WHAT IS BEING ASKED:
Without the pictures, set down everything in the listing exactly.

COLLECTED DATA:
-------------------------
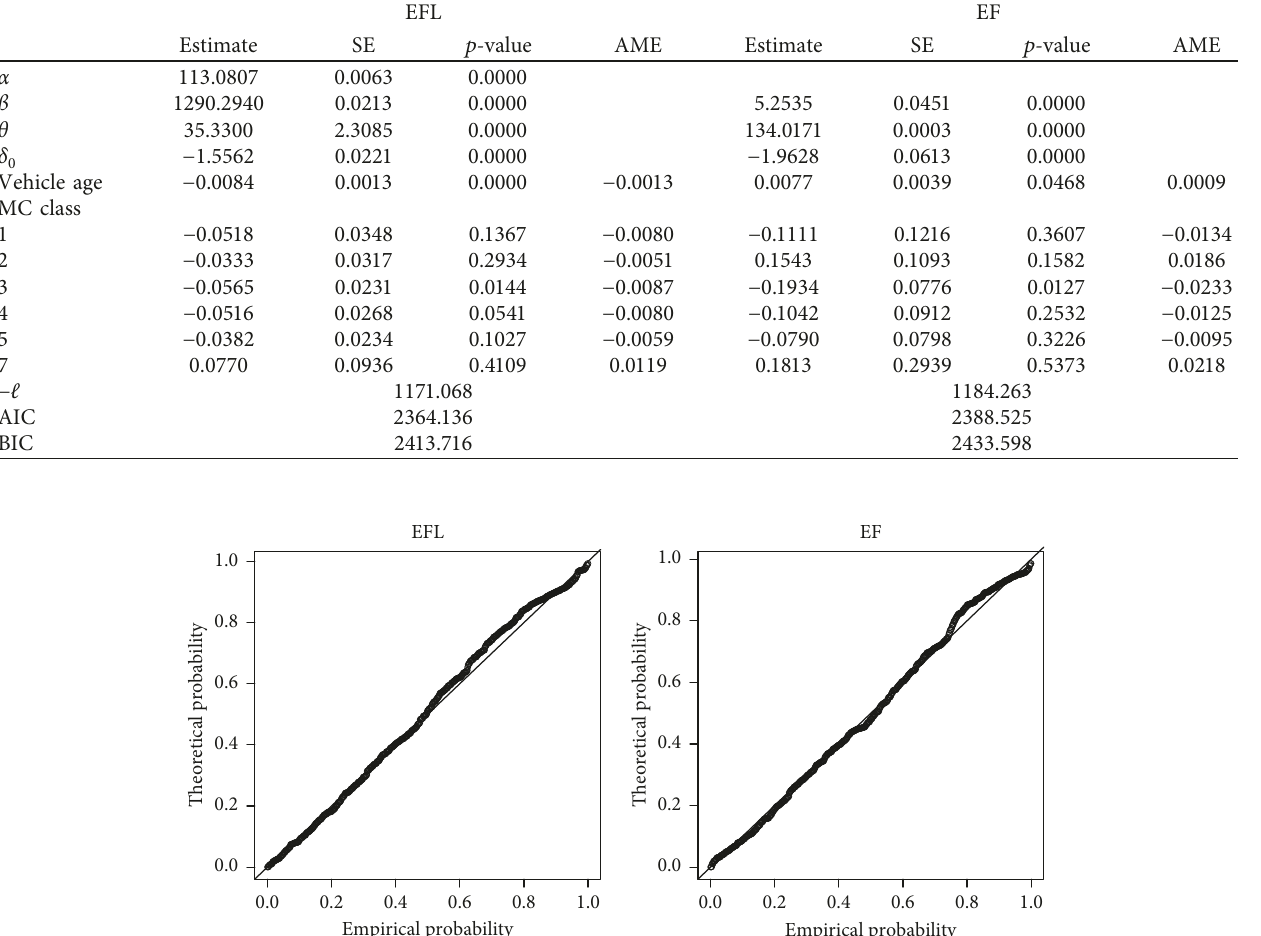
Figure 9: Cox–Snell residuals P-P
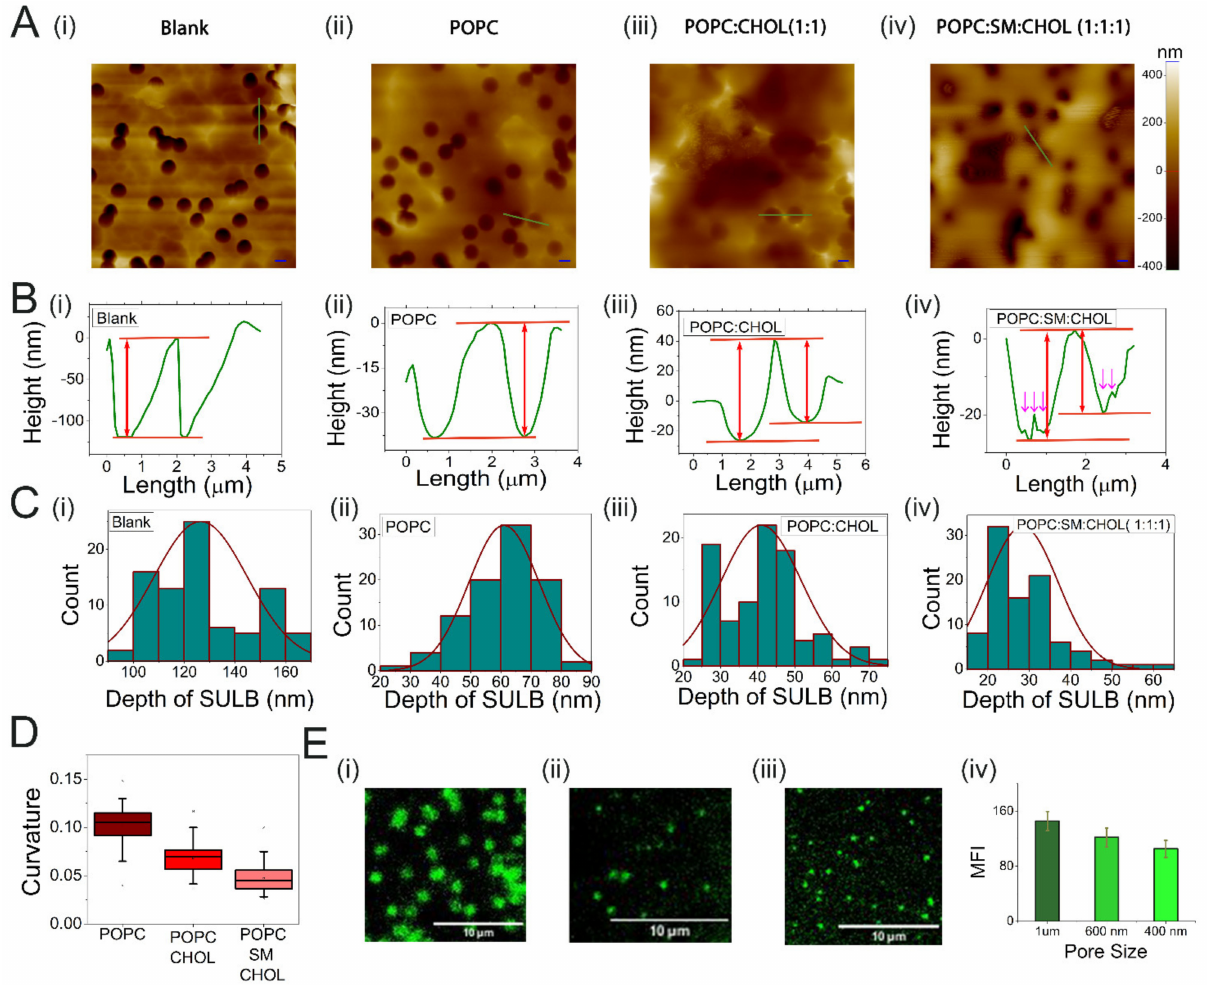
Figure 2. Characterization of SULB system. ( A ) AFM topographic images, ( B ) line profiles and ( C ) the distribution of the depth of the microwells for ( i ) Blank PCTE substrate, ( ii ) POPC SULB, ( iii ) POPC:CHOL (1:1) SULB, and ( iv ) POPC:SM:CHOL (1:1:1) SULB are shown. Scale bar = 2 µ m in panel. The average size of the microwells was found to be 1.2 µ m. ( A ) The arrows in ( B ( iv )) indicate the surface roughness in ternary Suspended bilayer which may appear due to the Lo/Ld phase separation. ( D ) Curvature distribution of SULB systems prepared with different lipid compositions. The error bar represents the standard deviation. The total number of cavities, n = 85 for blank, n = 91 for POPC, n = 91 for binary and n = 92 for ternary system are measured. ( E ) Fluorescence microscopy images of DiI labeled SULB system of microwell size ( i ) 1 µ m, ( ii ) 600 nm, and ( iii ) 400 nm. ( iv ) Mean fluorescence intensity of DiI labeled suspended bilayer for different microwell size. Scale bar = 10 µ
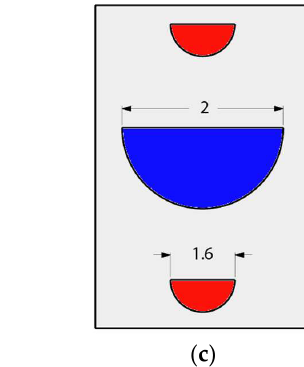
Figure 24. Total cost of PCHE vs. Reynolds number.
-------------------------
WRITTEN RESPONSE:
Figure 9: Cox–Snell residuals P-P
Figure 2. Characterization of SULB system. ( A ) AFM topographic images, ( B ) line profiles and ( C ) the distribution of the depth of the microwells for ( i ) Blank PCTE substrate, ( ii ) POPC SULB, ( iii ) POPC:CHOL (1:1) SULB, and ( iv ) POPC:SM:CHOL (1:1:1) SULB are shown. Scale bar = 2 µ m in panel. The average size of the microwells was found to be 1.2 µ m. ( A ) The arrows in ( B ( iv )) indicate the surface roughness in ternary Suspended bilayer which may appear due to the Lo/Ld phase separation. ( D ) Curvature distribution of SULB systems prepared with different lipid compositions. The error bar represents the standard deviation. The total number of cavities, n = 85 for blank, n = 91 for POPC, n = 91 for binary and n = 92 for ternary system are measured. ( E ) Fluorescence microscopy images of DiI labeled SULB system of microwell size ( i ) 1 µ m, ( ii ) 600 nm, and ( iii ) 400 nm. ( iv ) Mean fluorescence intensity of DiI labeled suspended bilayer for different microwell size. Scale bar = 10 µ
Figure 24. Total cost of PCHE vs. Reynolds number.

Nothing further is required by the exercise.